Your implementation strategy is composed of the following components:
Who is responsible for each of these factors? Which senior executive? Which supervisors? Which division? Certain factors, such as revenue, are directly related to a functional department, such as marketing/sales. Those are the straightforward ones. Less obvious are factors such as intellectual capital and customer satisfaction, which do not fall neatly into one category. Nonetheless, someone must pick up the ball. Whoever accepts accountability for specific targets and goals, along with their teams, will address the remaining questions.
Which strategies and tactics are most likely to succeed? Bear in mind that if you have set audacious goals, you probably have no idea how to achieve them. That is why they are audacious in the first place. You are inventing the responses, fabricating them.
Certain targets will require a straightforward approach, while others will require a more complex one. While there are no guarantees of success, each objective should have a clearly defined path that has a reasonable chance of getting your business where you want it to be. This path will define one or more initiatives that will be assigned a due date. Additionally, the path will include milestones – checkpoints that will be used to determine the initiative’s ongoing success.
What structural and procedural changes are you going to implement in response to this factor? Adding two salespeople, establishing a quality czar, establishing new reporting lines, eliminating paper memos, making a significant capital investment, acquiring a component vendor, or having a monthly new business quota are just a few examples. Each structural and procedural change will generate its own set of initiatives, all of which must be time-lined.

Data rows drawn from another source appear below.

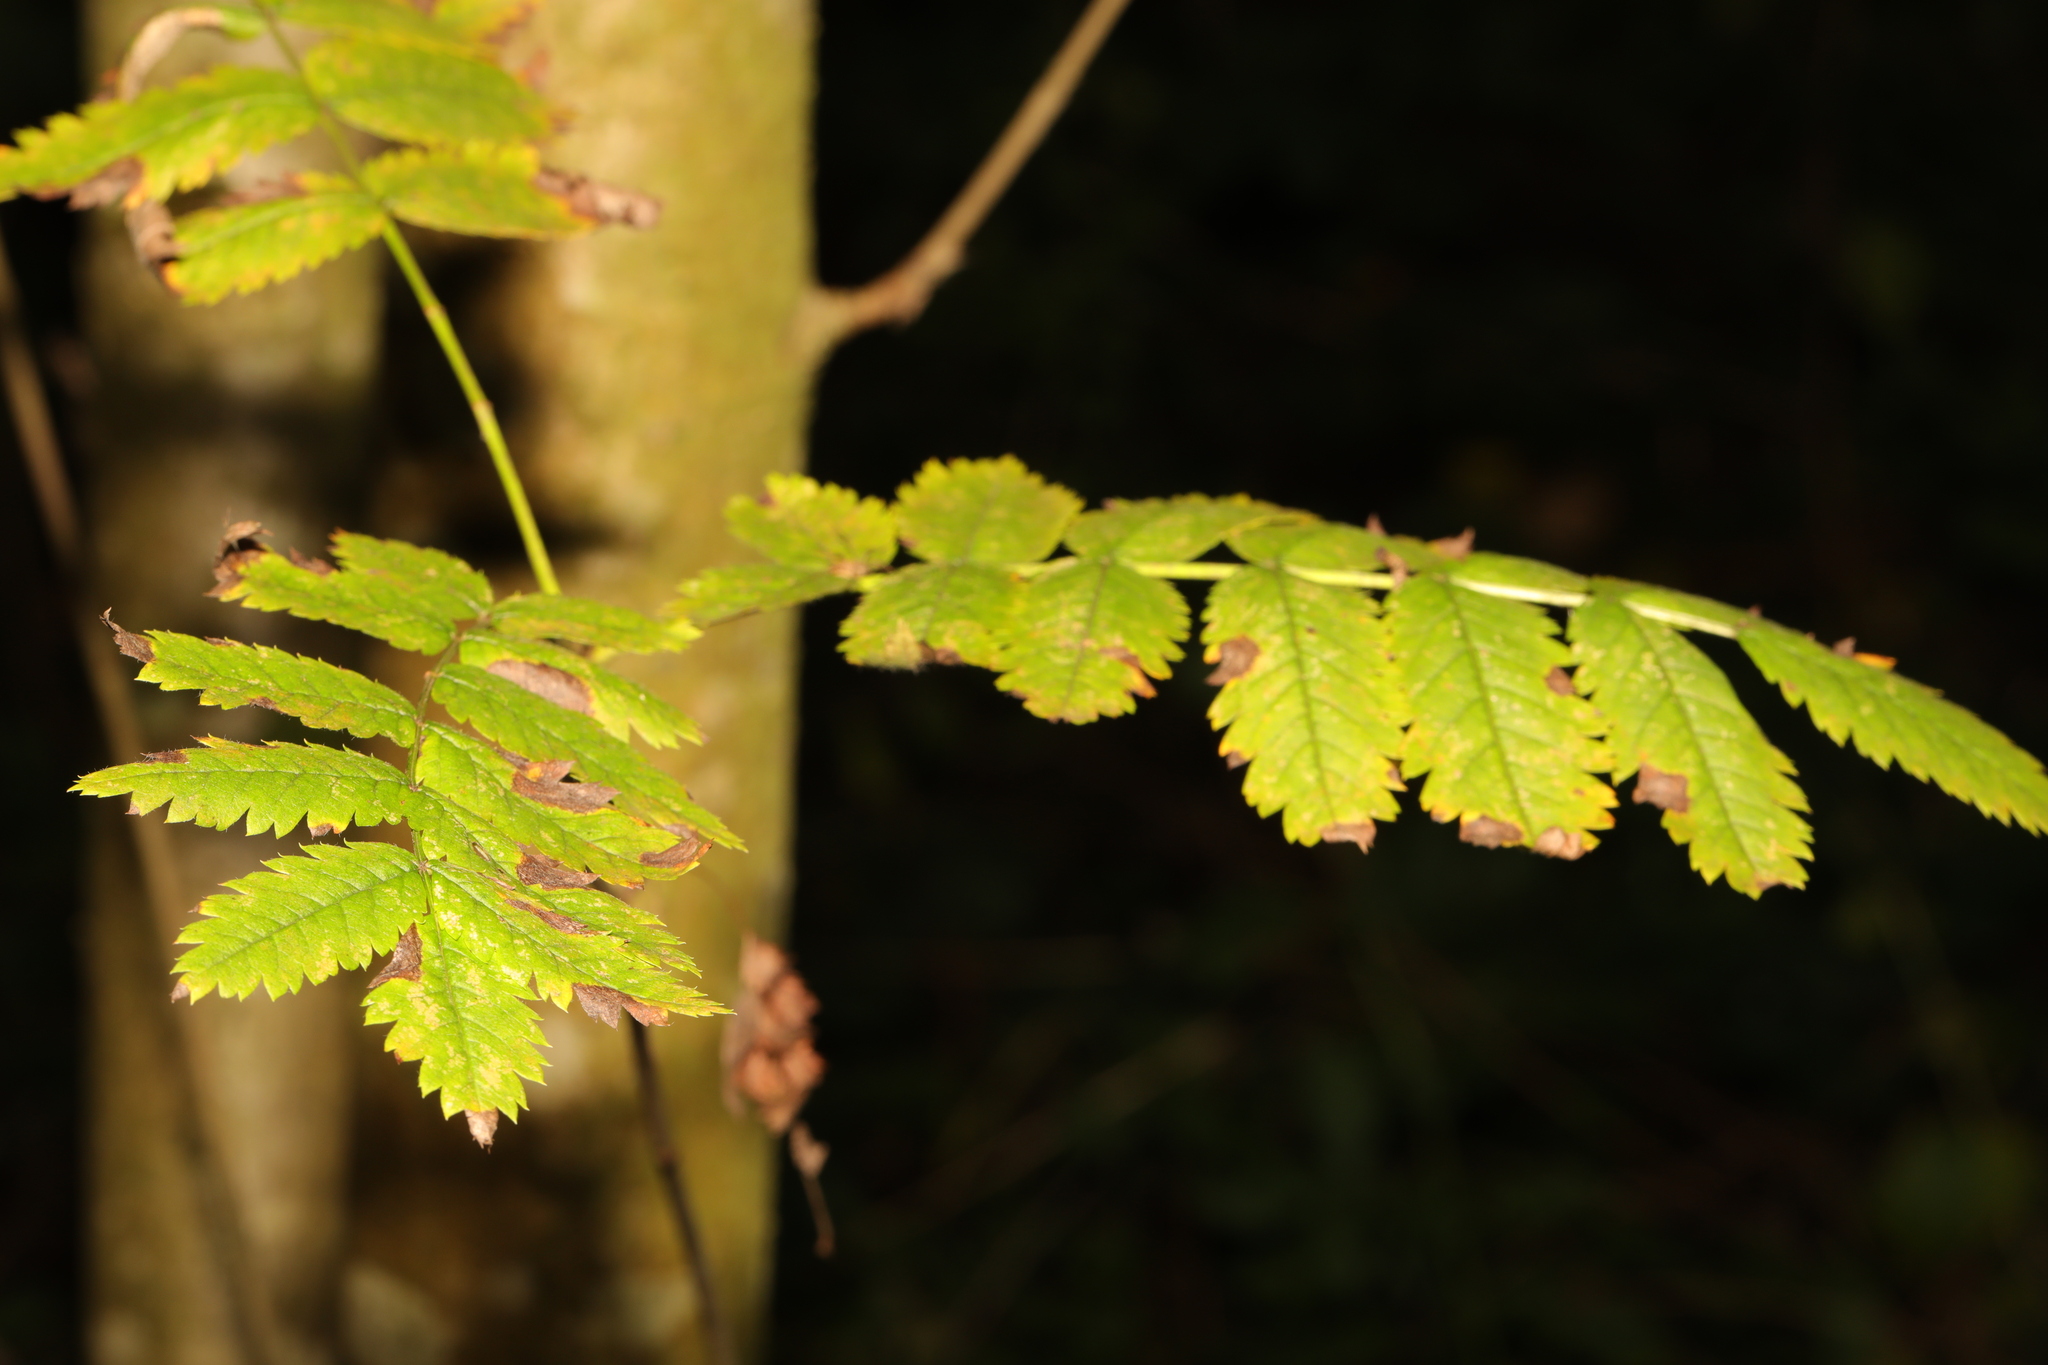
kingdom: Plantae
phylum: Tracheophyta
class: Magnoliopsida
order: Rosales
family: Rosaceae
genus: Sorbus
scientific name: Sorbus aucuparia
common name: Rowan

Is there any staffing implications associated with this initiative? Do you require additional staff, new job descriptions, or the addition of specific managers? What is the annual staffing plan for a factor that is directly related to a department, such as revenue or customer service? If a staffing increase is necessary, ensure that financial considerations are factored into the budget.
When all the variables, targets, accountable parties, initiatives, structural changes, timelines, metrics, and milestones are added together, a strategic plan for the year is created.
Is it possible to live without addressing all of these issues?
Of course you can – but how prosperous will you be, and for how long? Increase sales while sacrificing quality – what will become of customer satisfaction? Increase product quality while ignoring employee retention? What will become of quality in the coming year? And what will become of sales? Concentrate on profits rather than new customers or strategic relationships – sales (and profits) will decline the following year, and so on. Each factor’s improvement contributes synergistically to your business’s survival and prosperity.
Last issue: Are you capable of accomplishing everything at once?
You probably lack the necessary resources. However, the solution cannot ignore any of your critical factors – we have already seen the result of that approach. Rather than that, engineer another breakthrough. Develop a planning breakthrough that commits your organization to some level of advancement for each of the factors. One that ensures they all receive some level of attention, even if not all to the same degree. To paraphrase a well-worn adage, if you do not make progress in each area, you will lose ground. ground.